Well, this is indeed ambiguous.
Taiwanese leader Tsai Ing-wen greeted U.S. House Speaker Nancy Pelosi at the presidential office on Wednesday in a high-stakes visit that continues to enrage Beijing. Pelosi reaffirmed a pledge that the U.S. wouldn’t abandon Taiwan, saying solidarity was more important than ever in a “world [that] faces a choice between autocracy and democracy.” The two also discussed deepening economic cooperation and supply chain resilience, while the White House sought to distance itself from the visit and emphasized that the trip does not signal a change in its ‘One China’ policy.
Backdrop: The last high-ranking U.S. official to visit Taiwan was then-speaker Newt Gingrich in 1997, which occurred in the aftermath of the Third Taiwan Strait Crisis and the island’s first democratic presidential election in 1996. At the time, the Clinton administration responded to the Chinese military buildup in the Fujian province by sailing all of its most powerful weapons through the Strait of Taiwan and staging the biggest display of American military might in Asia since the Vietnam War. China backed down in response, but a lot has changed in recent decades with a more powerful Chinese military and a new zeal to “reunite” Taiwan with the mainland under President Xi Jinping.

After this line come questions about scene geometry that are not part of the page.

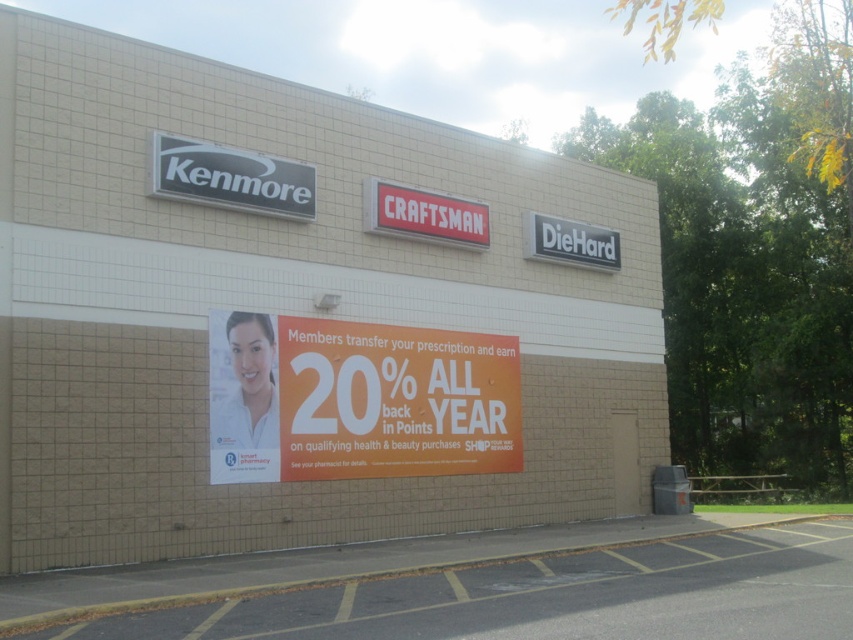
Is point (56, 256) closer to viewer compared to point (355, 394)?

That is True.

Measure the distance between point (602, 458) and camera.

A distance of 19.19 meters exists between point (602, 458) and camera.

This screenshot has height=640, width=853. What are the coordinates of `white brick wall at center` in the screenshot? It's located at (302, 320).

Which is more to the left, white brick wall at center or black plastic sign at upper center?

black plastic sign at upper center

Is white brick wall at center thinner than black plastic sign at upper center?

Within minutes of Pelosi’s arrival, the People’s Liberation Army announced six exclusion zones encircling Taiwan to facilitate live-fire military drills from Thursday to Sunday. While the size and scope of the areas could disrupt traffic and shipping in the Taiwan Strait – one of the world’s busiest trade routes – the exercises would come after Pelosi’s scheduled departure. Cyber warfare also hit Taiwan before the visit, with the presidential office going dark for 20 minutes due to an alleged distributed denial-of-service attack.

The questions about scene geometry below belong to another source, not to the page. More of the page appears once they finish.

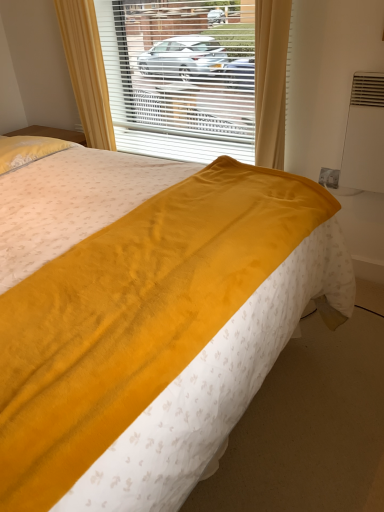
The height and width of the screenshot is (512, 384). What do you see at coordinates (146, 318) in the screenshot?
I see `velvet yellow blanket at center` at bounding box center [146, 318].

This screenshot has height=512, width=384. Identify the location of velvet yellow blanket at center. (146, 318).

This screenshot has width=384, height=512. What do you see at coordinates (271, 80) in the screenshot?
I see `white plastic blinds at center` at bounding box center [271, 80].

Find the location of a particular element. white plastic blinds at center is located at coordinates (271, 80).

The image size is (384, 512). I want to click on velvet yellow blanket at center, so click(x=146, y=318).

Would you say velvet yellow blanket at center is to the left or to the right of white plastic blinds at center in the picture?

velvet yellow blanket at center is positioned on white plastic blinds at center's left side.

Considering the positions of objects velvet yellow blanket at center and white plastic blinds at center in the image provided, who is in front, velvet yellow blanket at center or white plastic blinds at center?

velvet yellow blanket at center is in front.

Is point (101, 461) closer or farther from the camera than point (258, 61)?

Clearly, point (101, 461) is closer to the camera than point (258, 61).

From the image's perspective, is velvet yellow blanket at center under white plastic blinds at center?

Yes, from the image's perspective, velvet yellow blanket at center is below white plastic blinds at center.

From a real-world perspective, is velvet yellow blanket at center located beneath white plastic blinds at center?

Yes, from a real-world perspective, velvet yellow blanket at center is under white plastic blinds at center.

Between velvet yellow blanket at center and white plastic blinds at center, which one has smaller width?

Thinner between the two is white plastic blinds at center.

Considering the sizes of objects velvet yellow blanket at center and white plastic blinds at center in the image provided, who is taller, velvet yellow blanket at center or white plastic blinds at center?

With more height is velvet yellow blanket at center.

Does velvet yellow blanket at center have a smaller size compared to white plastic blinds at center?

No, velvet yellow blanket at center is not smaller than white plastic blinds at center.

Is velvet yellow blanket at center inside or outside of white plastic blinds at center?

velvet yellow blanket at center lies outside white plastic blinds at center.

Are velvet yellow blanket at center and white plastic blinds at center beside each other?

velvet yellow blanket at center is not next to white plastic blinds at center, and they're not touching.

Is velvet yellow blanket at center positioned with its back to white plastic blinds at center?

velvet yellow blanket at center does not have its back to white plastic blinds at center.

How many degrees apart are the facing directions of velvet yellow blanket at center and white plastic blinds at center?

The angle between the facing direction of velvet yellow blanket at center and the facing direction of white plastic blinds at center is 90 degrees.

Measure the distance between velvet yellow blanket at center and white plastic blinds at center.

The distance of velvet yellow blanket at center from white plastic blinds at center is 1.32 meters.

This screenshot has height=512, width=384. Identify the location of bed that appears below the white plastic blinds at center (from the image's perspective). (146, 318).

Does white plastic blinds at center appear on the left side of velvet yellow blanket at center?

Incorrect, white plastic blinds at center is not on the left side of velvet yellow blanket at center.

Which object is more forward, white plastic blinds at center or velvet yellow blanket at center?

velvet yellow blanket at center.

Does point (93, 87) lie behind point (209, 219)?

Yes.

From the image's perspective, is white plastic blinds at center above or below velvet yellow blanket at center?

Based on their image positions, white plastic blinds at center is located above velvet yellow blanket at center.

From a real-world perspective, relative to velvet yellow blanket at center, is white plastic blinds at center vertically above or below?

white plastic blinds at center is above velvet yellow blanket at center.

Which of these two, white plastic blinds at center or velvet yellow blanket at center, is thinner?

Thinner between the two is white plastic blinds at center.

In terms of height, does white plastic blinds at center look taller or shorter compared to velvet yellow blanket at center?

In the image, white plastic blinds at center appears to be shorter than velvet yellow blanket at center.

Which of these two, white plastic blinds at center or velvet yellow blanket at center, is smaller?

With smaller size is white plastic blinds at center.

Is white plastic blinds at center inside or outside of velvet yellow blanket at center?

white plastic blinds at center is not enclosed by velvet yellow blanket at center.

Is white plastic blinds at center not close to velvet yellow blanket at center?

Absolutely, white plastic blinds at center is distant from velvet yellow blanket at center.

In the scene shown: Is velvet yellow blanket at center at the back of white plastic blinds at center?

No.

How different are the orientations of white plastic blinds at center and velvet yellow blanket at center in degrees?

The angular difference between white plastic blinds at center and velvet yellow blanket at center is 90 degrees.

The image size is (384, 512). I want to click on bed located underneath the white plastic blinds at center (from a real-world perspective), so click(146, 318).

Locate an element on the screen. Image resolution: width=384 pixels, height=512 pixels. bed below the white plastic blinds at center (from the image's perspective) is located at coordinates (146, 318).

Where is `bed that is under the white plastic blinds at center (from a real-world perspective)`? bed that is under the white plastic blinds at center (from a real-world perspective) is located at coordinates (146, 318).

Sanctions: Beijing has moved to ban imports of various goods from Taiwan, from fish and fruit to baby food and cookies. According to Chinese customs data, China’s imports from Taiwan reached $122.5B in the first half of the year, up 7.3% from a year earlier. Exports of natural sand to Taiwan – that are widely used for construction and in concrete – were also banned, while China vowed to take “disciplinary actions” against Taiwanese foundations that engage in pro-independence or separatist activities.